Carolina odiaba las zanahorias. Como se suele decir, no las quería ver ni en pintura. Daba igual como se ofreciesen: crudas, cocidas, fritas o en puré.
Su abuelo siempre le repetía que eran buenas para la vista y para la piel y que tenía que hacer un esfuerzo para comerlas. “Pronto te acostumbrarás al sabor”, le decía, “si tienen un sabor dulce”. Pero nada, Carolina era tan cabezota como enemiga de las zanahorias.
En cambio, lo que sí le gustaba mucho a Carolina era cultivar zanahorias. Preparar la tierra, abonarla, colocar las semillas, regarlas todas las semanas, ver cómo crecían y, al final, sacarlas de la tierra y meterlas en su cesto de mimbre. La cuestión es que, cuando las veía en el plato, todo ese entusiasmo desaparecía.
Un día, Carolina fue de excursión con el colegio a una fábrica de bollería. En realidad era un truco de los profesores para que los niños entendiesen por qué no hay que abusar de las palmeras, los donuts o las napolitanas de chocolate o crema. Los niños no conocían la intención de los profes, así que fueron a la excursión súper felices.
Los niños hicieron un recorrido por la fábrica, por la sala donde hacían la masa, por donde preparaban el relleno y finalmente por la sala donde hacían los paquetes para mandarlos a las tiendas.
En la sala de la masa Carolina vio como el cocinero echaba una gran cantidad de grasa a un cubo gigante que removía con una batidora casi tan grande como él. La niña pronto perdió la cuenta de toda la mantequilla que aquel hombre echó a la masa.

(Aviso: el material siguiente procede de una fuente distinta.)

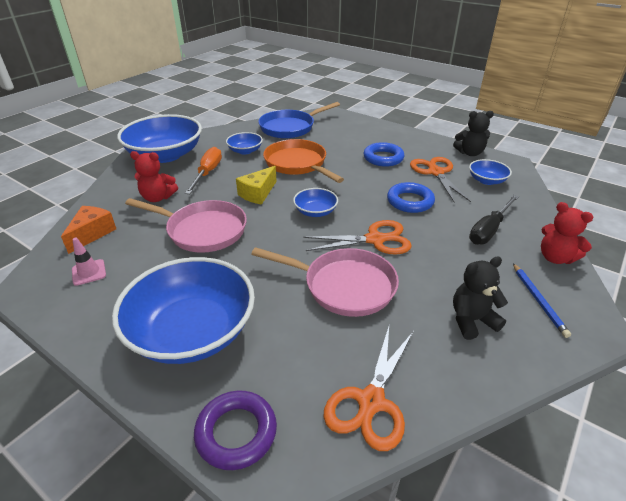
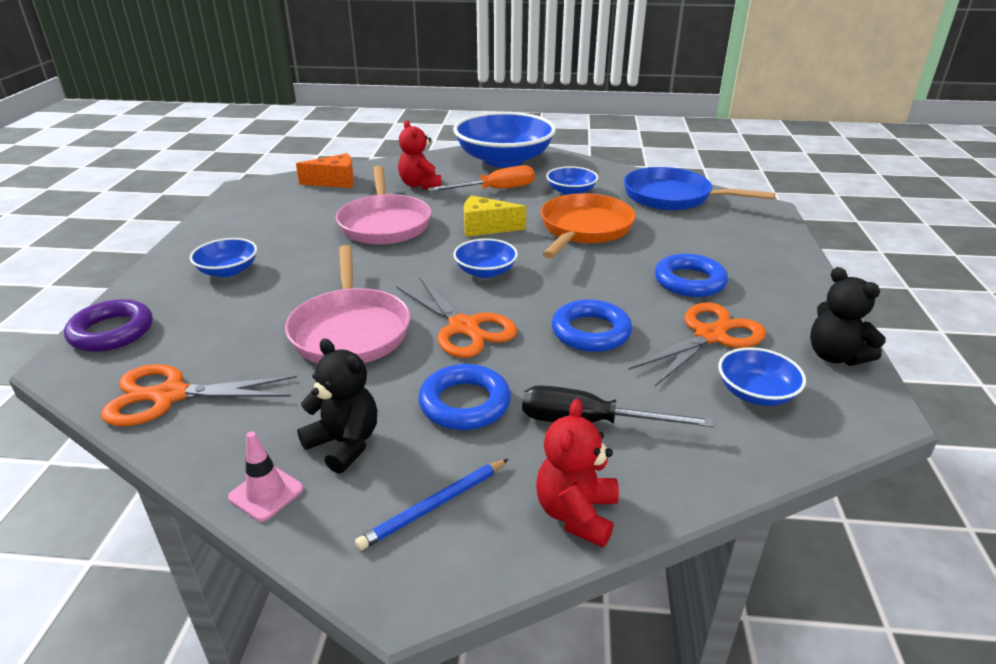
camera: 60 degrees right, 5 degrees down
pink traffic cone [72,238,106,286] -> pink traffic cone moved to [228,431,304,522]
blue bowl [112,257,255,364] -> blue bowl [190,238,257,277], size x0.46
none -> blue ring [418,364,511,430]

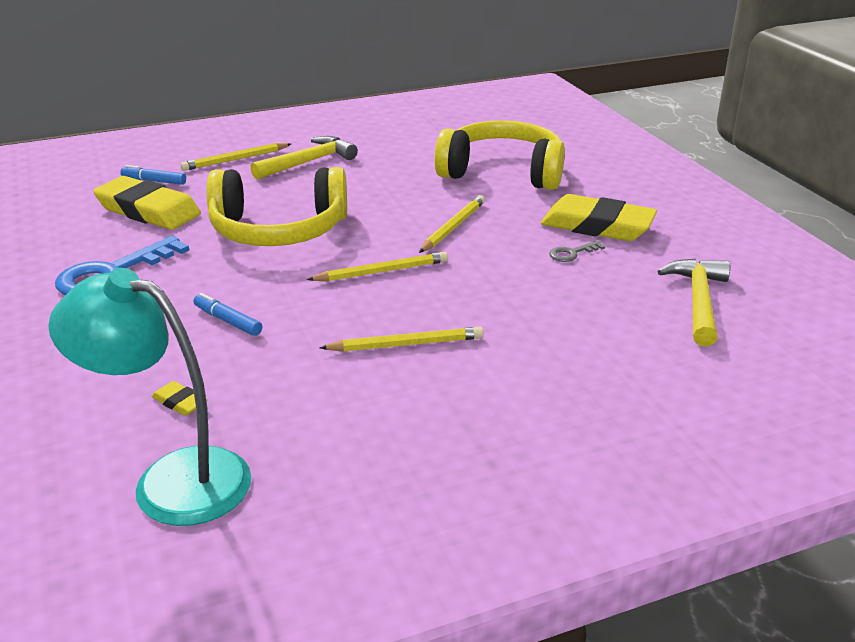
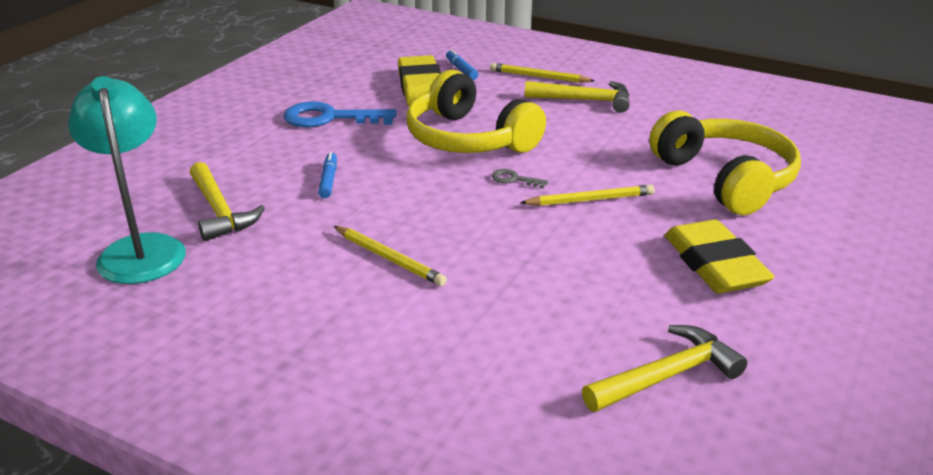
camera: 50 degrees right, 0 degrees up
yellow eraser [152,381,208,416] -> yellow hammer [190,162,265,241]
yellow pencil [307,252,448,281] -> none
grey key [549,241,605,262] -> grey key moved to [492,169,548,189]

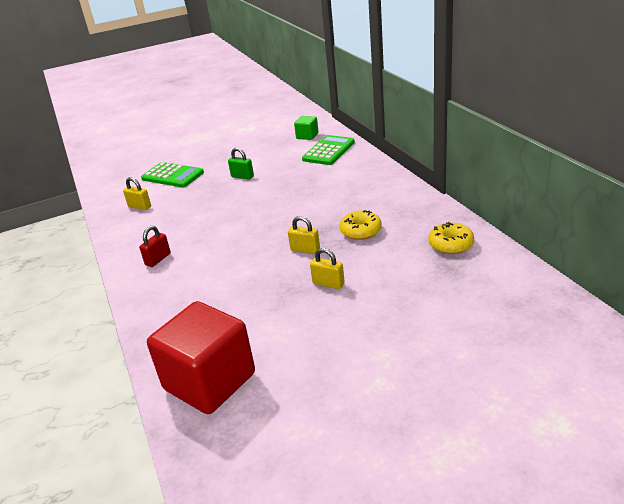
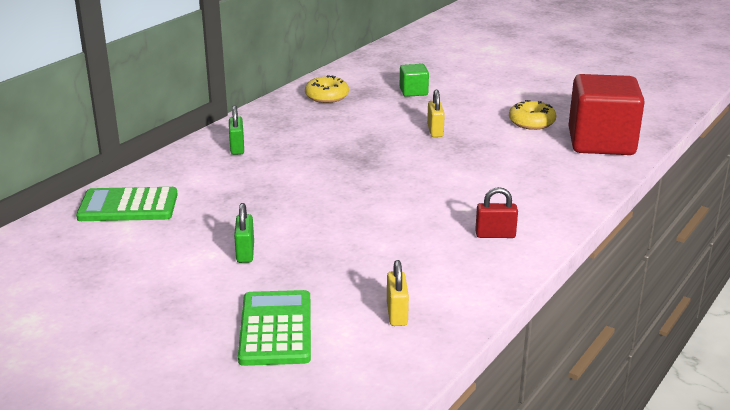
camera: 125 degrees left, 5 degrees down
yellow padlock [288,216,320,254] -> none
green cube [294,116,319,140] -> green cube moved to [400,64,429,97]
yellow donut [339,210,382,240] -> yellow donut moved to [509,100,556,130]
none -> green padlock [229,105,244,155]

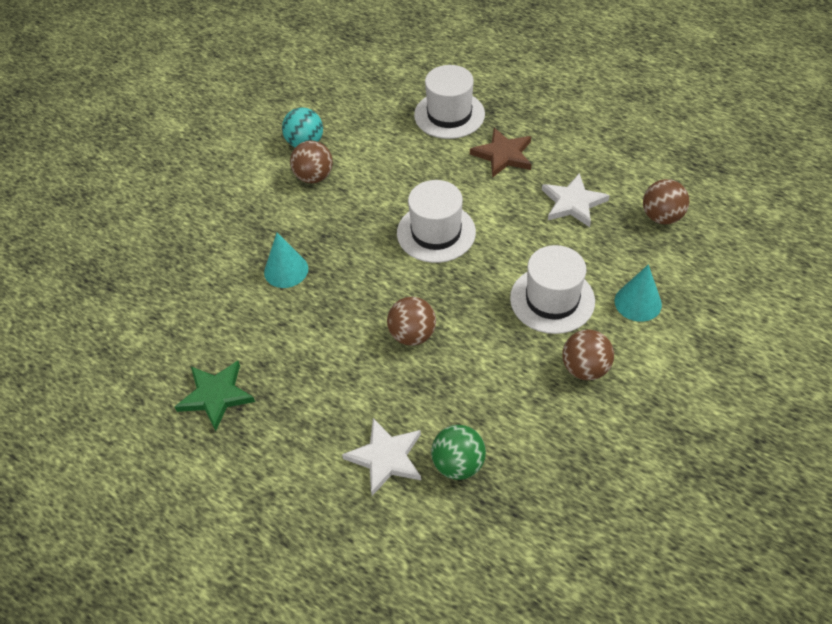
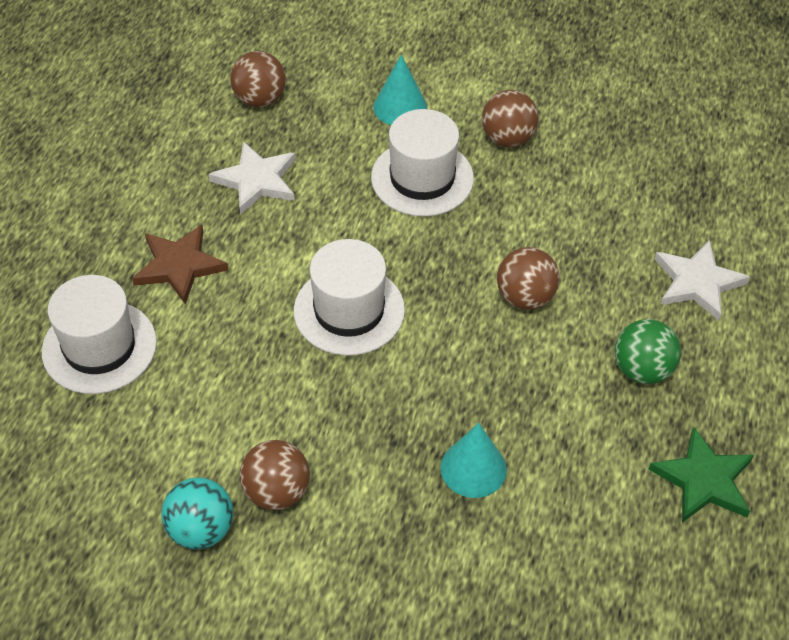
camera: 110 degrees left, 0 degrees up
green ball [431,425,486,480] -> green ball moved to [615,319,681,384]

Después, en la zona del relleno, más de lo mismo. Kilos y kilos de grasa para conseguir que quedase suave y cremoso. Al final de todo estaba la sala del empaquetado. Los envoltorios llevaban unos colores vivos y llamativos. “Será para hacerlo más bonito y que nos olvidemos de los ingredientes”, pensó Carolina.
Al llegar a la hora del descanso y sacar de su mochila la bolsa con el bocata, Carolina descubrió una zanahoria que le decía:
-Ves, ves, a nosotras nos rechazas y no te das cuenta de que todo esto que hacen aquí es asqueroso.
Carolina pensó que estaba soñando, así que cerró la bolsa y se dispuso a seguir con el bocata. Al momento, volvió a oír la misma vocecilla y, al quitar el papel de aluminio, allí estaba de nuevo aquel diminuto vegetal anaranjado.
-Tienes que comer vegetales si quieres crecer sana y correr más que nadie en clase de gimnasia, los donuts no te van a hacer ganar una carrera de sacos-, le chillaba enfadada la zanahoria.
Carolina pronto se dio cuenta del sentido de esas palabras y ni siquiera llegó a terminarse el bocata.
Al llegar a casa, Carolina dio una gran sorpresa a su padre, que le esperaba con la merienda. Rechazó el bocata de crema de chocolate y le pidió un yogur de frutas. Sin salir de su asombro, el hombre le preguntó a su hija por la razón de semejante cambio.
-Hoy he aprendido en la excursión que las cosas que le echan a la crema de chocolate no son muy sanas, papá.
Al oír esas palabras en su cabeza, Carolina pensó en las zanahorias y en lo poco que le habían gustado siempre. Se dio cuenta de que eran un producto natural que ella misma se encargaba de plantar, regar y recoger. Un producto que, por lo tanto, no podía ser malo, sino todo lo contrario. Por eso decidió que les iba a dar una oportunidad.
-¿Cuándo hacemos crema de zanahoria, papá?- preguntó Carolina antes de coger su cesta de mimbre y dirigirse hacia la huerta.